Segment Start: DATA RECORDS
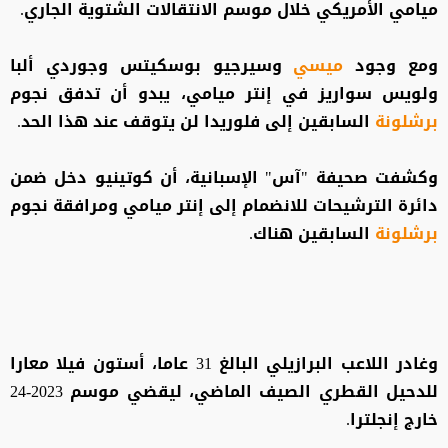
ميامي الأمريكي خلال موسم الانتقالات الشتوية الجاري.
ومع وجود
ميسي
وسيرجيو بوسكيتس وجوردي ألبا
ولويس سواريز في إنتر ميامي، يبدو أن تدفق نجوم
برشلونة
السابقين إلى فلوريدا لن يتوقف عند هذا الحد.
وكشفت صحيفة "آس" الإسبانية، أن كوتينيو دخل ضمن
دائرة الترشيحات للانضمام إلى إنتر ميامي ومرافقة نجوم
برشلونة
السابقين هناك.
وغادر اللاعب البرازيلي البالغ 31 عاما، أستون فيلا معارا
للدحيل القطري الصيف الماضي، ليقضي موسم 2023-24
خارج إنجلترا.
Segment End: DATA RECORDS
- TO DO -
Your reply should be the full data above, copied exactly, with no pictures in it.

- RESPONSE -
ميامي الأمريكي خلال موسم الانتقالات الشتوية الجاري.
ومع وجود
ميسي
وسيرجيو بوسكيتس وجوردي ألبا
ولويس سواريز في إنتر ميامي، يبدو أن تدفق نجوم
برشلونة
السابقين إلى فلوريدا لن يتوقف عند هذا الحد.
وكشفت صحيفة "آس" الإسبانية، أن كوتينيو دخل ضمن
دائرة الترشيحات للانضمام إلى إنتر ميامي ومرافقة نجوم
برشلونة
السابقين هناك.
وغادر اللاعب البرازيلي البالغ 31 عاما، أستون فيلا معارا
للدحيل القطري الصيف الماضي، ليقضي موسم 2023-24
خارج إنجلترا.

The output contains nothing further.